### Work instructions
a: Give back everything from "They signed the" down to "(BIEL) in Beirut." in the diaspora conference article, word for word.
b: Put this sentence from the diaspora conference article into Spanish: "Foreign Minister Gebran Bassil had announced the decree in his speech."

They signed the decree following a keynote speech from Aoun at the Lebanese Diaspora Energy Conference at the Beirut International Exhibition and Leisure Center (BIEL) in Beirut.
“Lebanon’s history of migration is long and painful,” Aoun said. “People think that the path of emigration is filled with roses and jasmine flowers, but only those who have left know how difficult it is.”
“To leave for a better education or for a job opportunity is not a bad thing, but to leave for a new home and a new identity poses a danger,” the president added. “Lebanese diaspora…you might be absent from Lebanon physically, but not in its heart.”
Foreign Minister Gebran Bassil had announced the decree in his speech.
“Lebanon’s borders are the world,” the foreign minister said. “You integrated and planted seeds of success.”
Bassil said that the diaspora are “messengers of God for humanity.”
“It is your right to have MPs that represent you,” he said. “That is why we are fighting to have six seats in our Parliament to represent you, one for each continent…Stay Lebanese.”
The Lebanese Diaspora Energy Conference takes place from May 4 through May 6.

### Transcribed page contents
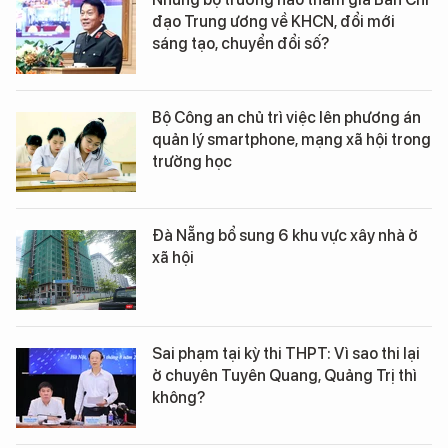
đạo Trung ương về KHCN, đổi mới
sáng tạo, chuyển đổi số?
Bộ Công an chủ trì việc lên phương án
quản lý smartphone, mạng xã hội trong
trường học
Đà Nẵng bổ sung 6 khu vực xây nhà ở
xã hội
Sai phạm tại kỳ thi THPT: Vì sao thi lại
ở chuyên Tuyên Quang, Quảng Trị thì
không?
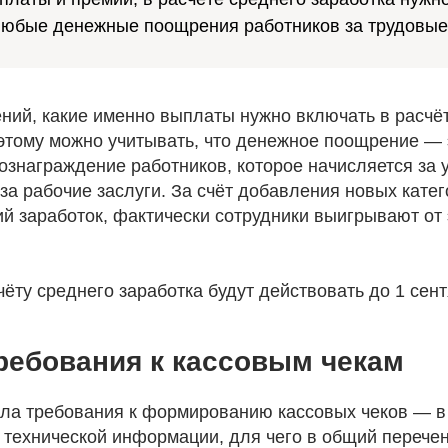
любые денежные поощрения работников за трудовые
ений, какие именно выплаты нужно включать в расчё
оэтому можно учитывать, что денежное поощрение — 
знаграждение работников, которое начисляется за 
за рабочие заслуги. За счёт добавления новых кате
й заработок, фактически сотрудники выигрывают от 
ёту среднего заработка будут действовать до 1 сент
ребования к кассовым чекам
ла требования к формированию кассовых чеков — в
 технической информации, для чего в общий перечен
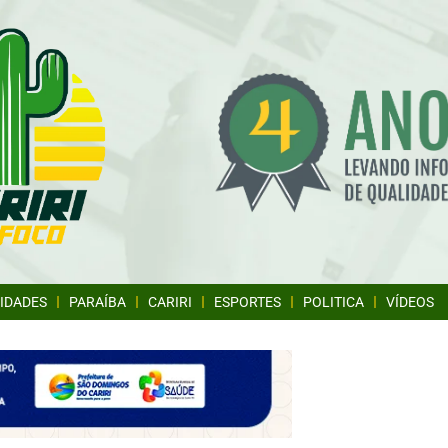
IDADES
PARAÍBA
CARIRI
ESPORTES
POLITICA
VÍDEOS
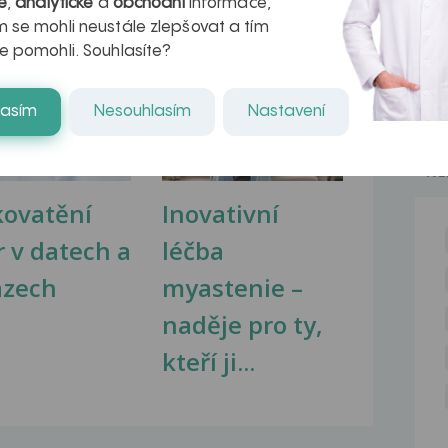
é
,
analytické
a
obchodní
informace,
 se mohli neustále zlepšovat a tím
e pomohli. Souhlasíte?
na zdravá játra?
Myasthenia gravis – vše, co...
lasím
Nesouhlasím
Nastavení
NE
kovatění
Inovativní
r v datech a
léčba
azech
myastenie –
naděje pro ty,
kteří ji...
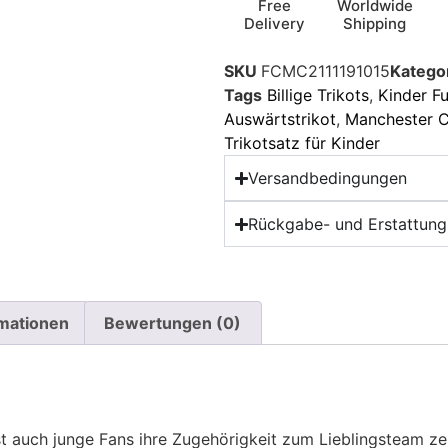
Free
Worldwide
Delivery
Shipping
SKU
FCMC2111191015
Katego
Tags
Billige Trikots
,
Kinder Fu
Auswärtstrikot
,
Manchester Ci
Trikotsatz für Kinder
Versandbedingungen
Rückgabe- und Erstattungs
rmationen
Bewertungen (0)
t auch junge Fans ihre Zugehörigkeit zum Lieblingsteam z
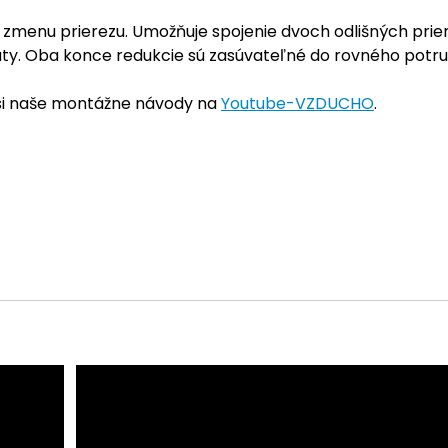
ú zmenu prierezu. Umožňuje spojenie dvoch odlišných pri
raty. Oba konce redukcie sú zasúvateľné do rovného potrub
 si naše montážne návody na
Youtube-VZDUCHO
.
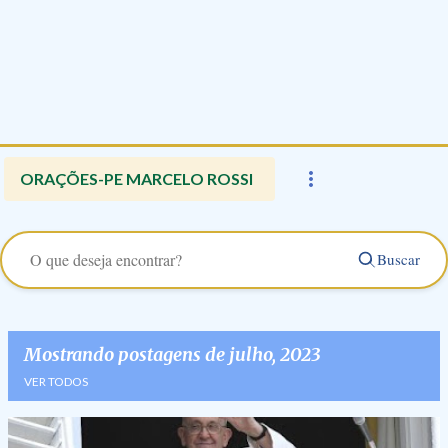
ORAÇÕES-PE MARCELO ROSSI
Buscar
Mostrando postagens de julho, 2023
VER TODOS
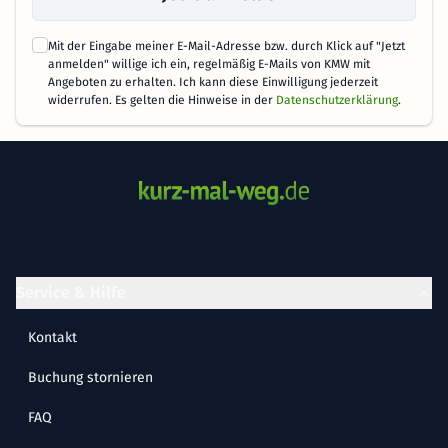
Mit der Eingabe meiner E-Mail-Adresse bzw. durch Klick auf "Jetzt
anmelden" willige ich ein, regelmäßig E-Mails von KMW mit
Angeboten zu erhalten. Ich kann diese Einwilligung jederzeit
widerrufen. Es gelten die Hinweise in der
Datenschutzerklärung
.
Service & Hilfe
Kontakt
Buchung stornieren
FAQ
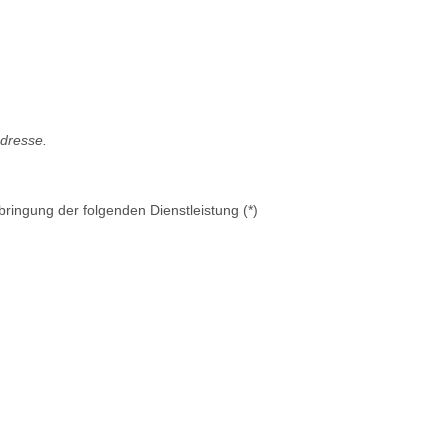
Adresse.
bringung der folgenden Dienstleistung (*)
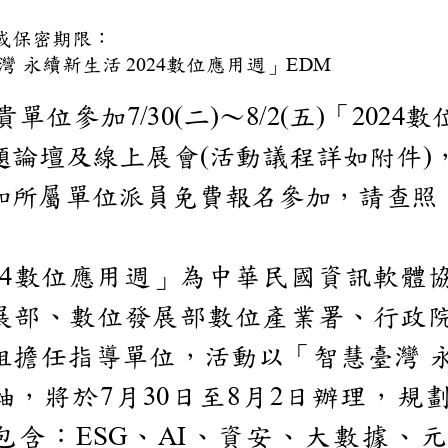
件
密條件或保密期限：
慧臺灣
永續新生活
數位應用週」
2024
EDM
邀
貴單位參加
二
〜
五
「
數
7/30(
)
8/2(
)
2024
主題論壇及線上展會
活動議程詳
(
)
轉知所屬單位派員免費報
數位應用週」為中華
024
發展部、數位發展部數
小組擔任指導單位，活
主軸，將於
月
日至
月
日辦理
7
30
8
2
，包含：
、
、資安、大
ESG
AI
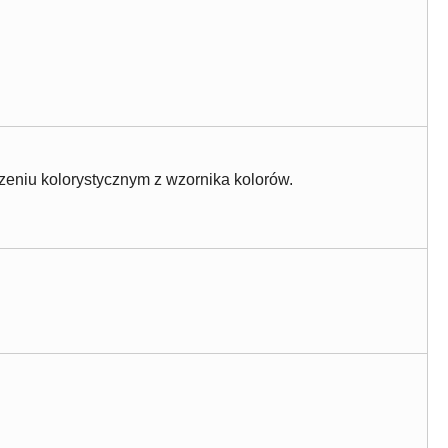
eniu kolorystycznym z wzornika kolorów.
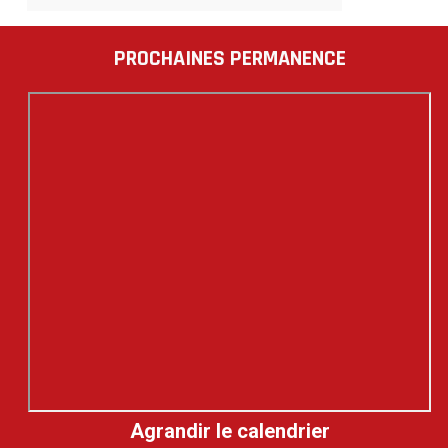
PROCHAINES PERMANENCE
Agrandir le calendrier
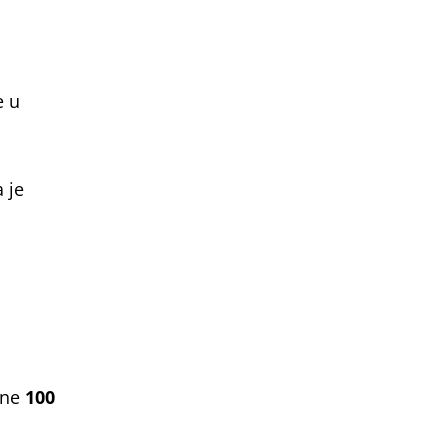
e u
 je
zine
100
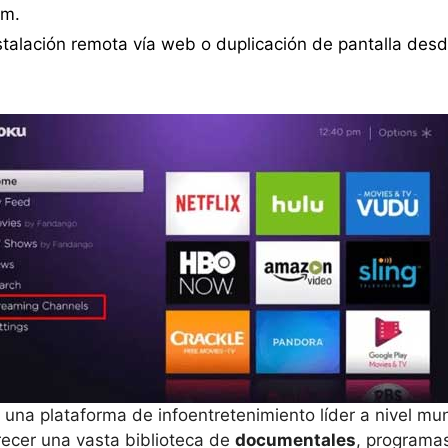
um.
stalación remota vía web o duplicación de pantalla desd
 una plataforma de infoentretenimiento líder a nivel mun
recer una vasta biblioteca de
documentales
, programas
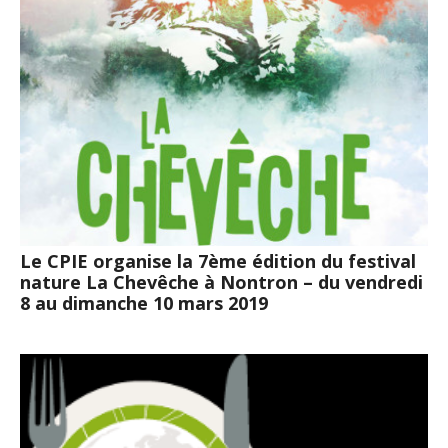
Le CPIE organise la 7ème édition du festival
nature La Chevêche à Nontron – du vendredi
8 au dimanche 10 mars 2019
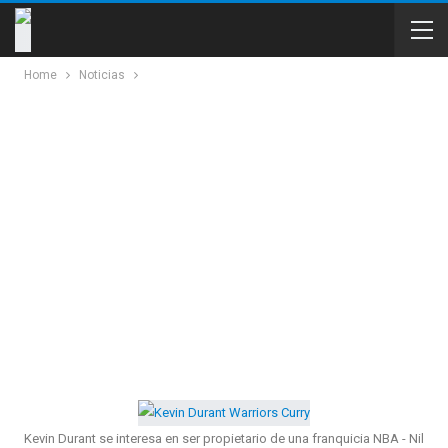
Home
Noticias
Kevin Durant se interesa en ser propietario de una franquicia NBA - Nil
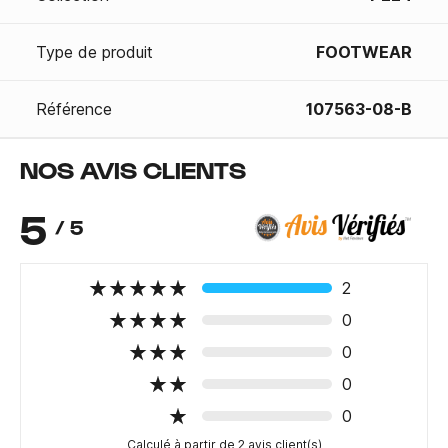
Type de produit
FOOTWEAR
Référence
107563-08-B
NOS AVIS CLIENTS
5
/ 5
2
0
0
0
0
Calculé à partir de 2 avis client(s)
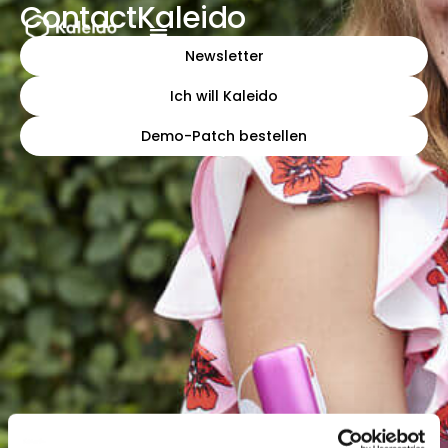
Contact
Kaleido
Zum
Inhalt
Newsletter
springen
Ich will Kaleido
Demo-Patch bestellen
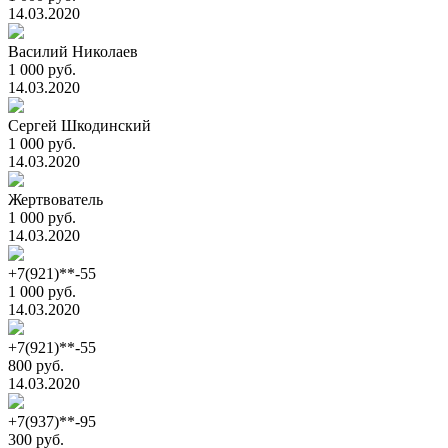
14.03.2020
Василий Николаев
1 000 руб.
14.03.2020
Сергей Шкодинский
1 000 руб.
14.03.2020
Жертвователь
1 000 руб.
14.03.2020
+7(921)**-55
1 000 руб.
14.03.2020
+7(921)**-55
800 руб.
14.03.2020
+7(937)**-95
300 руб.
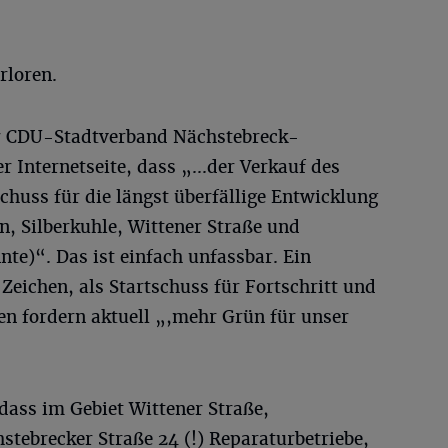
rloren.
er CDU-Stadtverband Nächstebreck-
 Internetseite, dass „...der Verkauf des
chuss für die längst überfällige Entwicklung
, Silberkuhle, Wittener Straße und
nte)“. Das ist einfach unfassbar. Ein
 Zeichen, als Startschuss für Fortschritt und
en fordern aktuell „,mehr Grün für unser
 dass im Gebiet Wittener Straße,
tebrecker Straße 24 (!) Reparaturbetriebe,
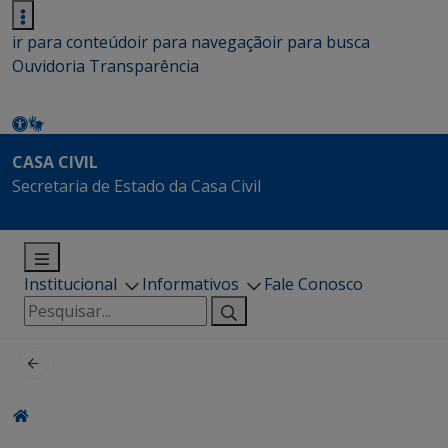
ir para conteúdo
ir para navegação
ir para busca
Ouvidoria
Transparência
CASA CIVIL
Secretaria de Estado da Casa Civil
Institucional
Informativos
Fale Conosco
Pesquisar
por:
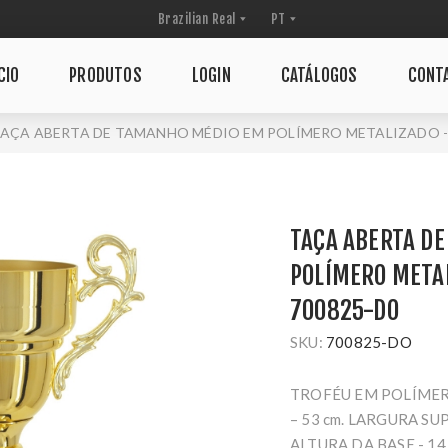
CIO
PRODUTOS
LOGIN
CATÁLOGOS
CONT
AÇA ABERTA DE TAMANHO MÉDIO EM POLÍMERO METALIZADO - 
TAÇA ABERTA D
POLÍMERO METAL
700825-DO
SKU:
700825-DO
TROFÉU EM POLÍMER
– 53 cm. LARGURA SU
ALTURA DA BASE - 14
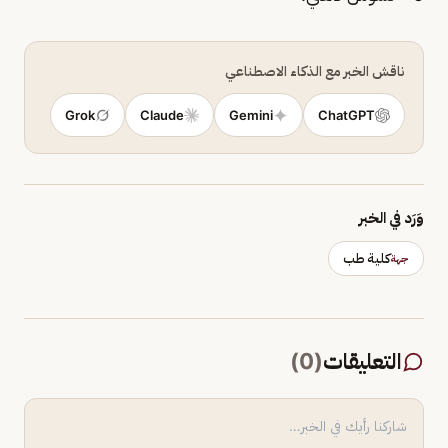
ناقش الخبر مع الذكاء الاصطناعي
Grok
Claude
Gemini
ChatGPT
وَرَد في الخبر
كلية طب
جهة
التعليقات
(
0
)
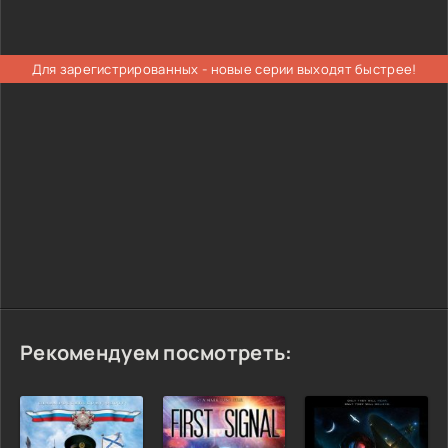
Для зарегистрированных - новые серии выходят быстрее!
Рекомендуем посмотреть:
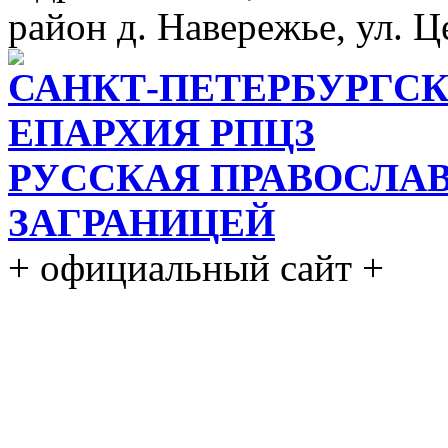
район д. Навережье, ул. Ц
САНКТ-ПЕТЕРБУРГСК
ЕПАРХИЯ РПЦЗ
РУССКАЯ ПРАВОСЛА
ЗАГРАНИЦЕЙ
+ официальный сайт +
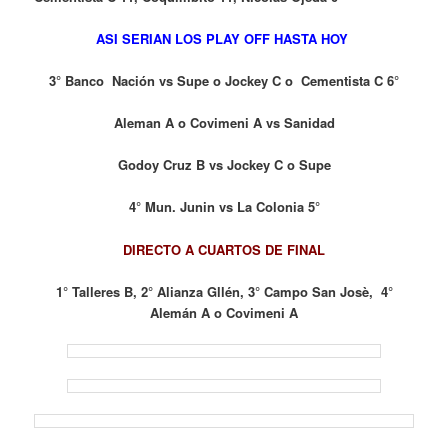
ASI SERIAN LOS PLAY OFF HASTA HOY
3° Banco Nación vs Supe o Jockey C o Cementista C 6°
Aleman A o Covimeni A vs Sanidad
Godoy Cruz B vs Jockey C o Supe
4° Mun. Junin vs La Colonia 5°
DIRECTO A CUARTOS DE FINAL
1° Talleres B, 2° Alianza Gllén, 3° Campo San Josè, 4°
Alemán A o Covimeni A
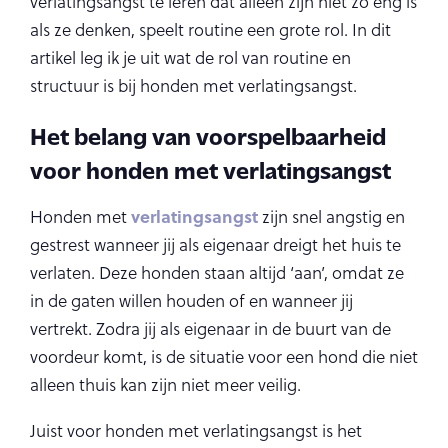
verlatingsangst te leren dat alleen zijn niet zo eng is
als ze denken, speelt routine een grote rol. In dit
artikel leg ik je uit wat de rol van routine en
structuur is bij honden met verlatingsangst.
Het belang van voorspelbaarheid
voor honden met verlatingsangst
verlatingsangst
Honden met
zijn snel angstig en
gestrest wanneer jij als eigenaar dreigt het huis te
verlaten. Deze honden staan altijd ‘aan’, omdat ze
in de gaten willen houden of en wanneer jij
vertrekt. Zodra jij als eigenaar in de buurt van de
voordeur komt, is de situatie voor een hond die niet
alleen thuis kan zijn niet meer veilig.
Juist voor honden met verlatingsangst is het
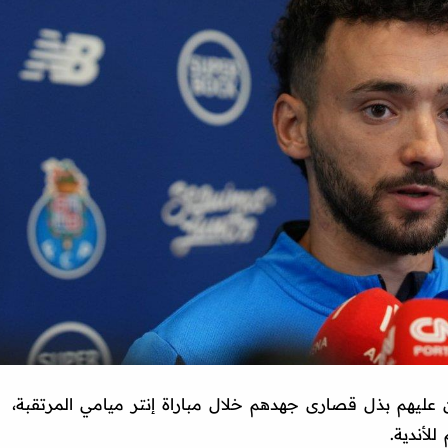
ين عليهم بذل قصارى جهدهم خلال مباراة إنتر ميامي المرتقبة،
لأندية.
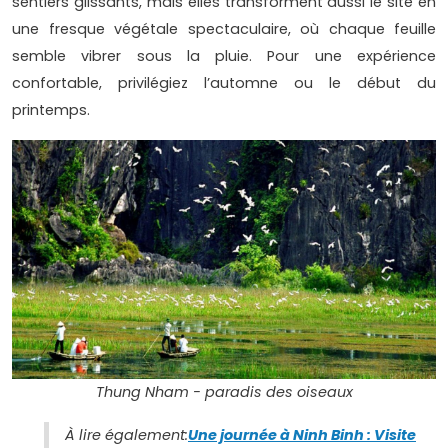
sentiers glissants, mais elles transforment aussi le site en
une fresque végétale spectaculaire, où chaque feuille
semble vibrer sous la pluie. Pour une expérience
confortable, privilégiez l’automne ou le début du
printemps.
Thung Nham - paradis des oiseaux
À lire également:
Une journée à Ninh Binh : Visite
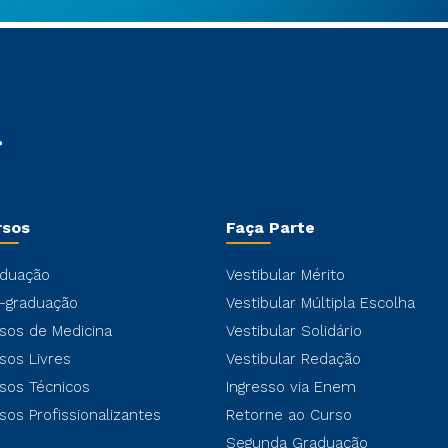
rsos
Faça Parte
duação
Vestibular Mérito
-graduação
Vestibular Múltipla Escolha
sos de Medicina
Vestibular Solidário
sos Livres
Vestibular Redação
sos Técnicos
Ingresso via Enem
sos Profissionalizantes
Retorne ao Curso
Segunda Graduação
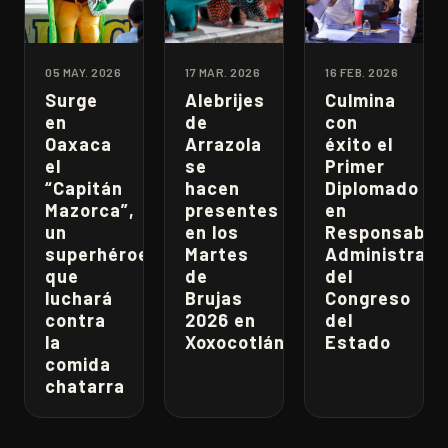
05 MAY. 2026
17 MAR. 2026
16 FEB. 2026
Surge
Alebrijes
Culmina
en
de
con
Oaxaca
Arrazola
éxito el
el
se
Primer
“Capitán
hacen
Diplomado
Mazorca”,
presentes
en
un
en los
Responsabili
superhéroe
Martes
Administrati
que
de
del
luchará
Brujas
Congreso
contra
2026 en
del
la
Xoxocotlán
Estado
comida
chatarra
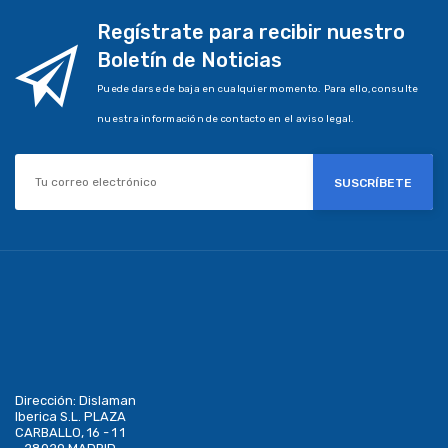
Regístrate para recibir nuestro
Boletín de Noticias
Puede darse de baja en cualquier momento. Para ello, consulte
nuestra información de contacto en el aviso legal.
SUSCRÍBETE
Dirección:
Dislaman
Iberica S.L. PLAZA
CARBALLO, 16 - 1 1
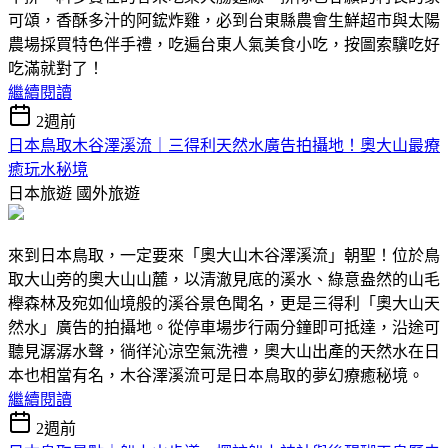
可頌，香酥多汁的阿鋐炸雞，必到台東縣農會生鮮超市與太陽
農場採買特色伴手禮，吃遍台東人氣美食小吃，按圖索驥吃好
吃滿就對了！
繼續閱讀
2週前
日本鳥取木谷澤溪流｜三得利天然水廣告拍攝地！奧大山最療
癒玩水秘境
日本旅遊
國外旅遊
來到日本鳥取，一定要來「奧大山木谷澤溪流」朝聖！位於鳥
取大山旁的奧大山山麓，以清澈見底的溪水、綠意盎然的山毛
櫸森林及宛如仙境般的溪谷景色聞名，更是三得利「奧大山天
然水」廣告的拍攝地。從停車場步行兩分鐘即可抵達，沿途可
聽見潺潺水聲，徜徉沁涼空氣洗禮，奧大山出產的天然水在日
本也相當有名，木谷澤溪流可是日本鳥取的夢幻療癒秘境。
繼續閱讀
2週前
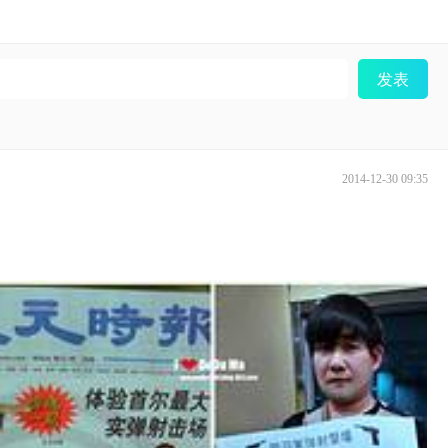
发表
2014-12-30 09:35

### Results for the exercise
a:
They signed the decree following a keynote speech from Aoun at the Lebanese Diaspora Energy Conference at the Beirut International Exhibition and Leisure Center (BIEL) in Beirut.

b: El ministro de Relaciones Exteriores, Gebran Bassil, había anunciado el decreto en su discurso.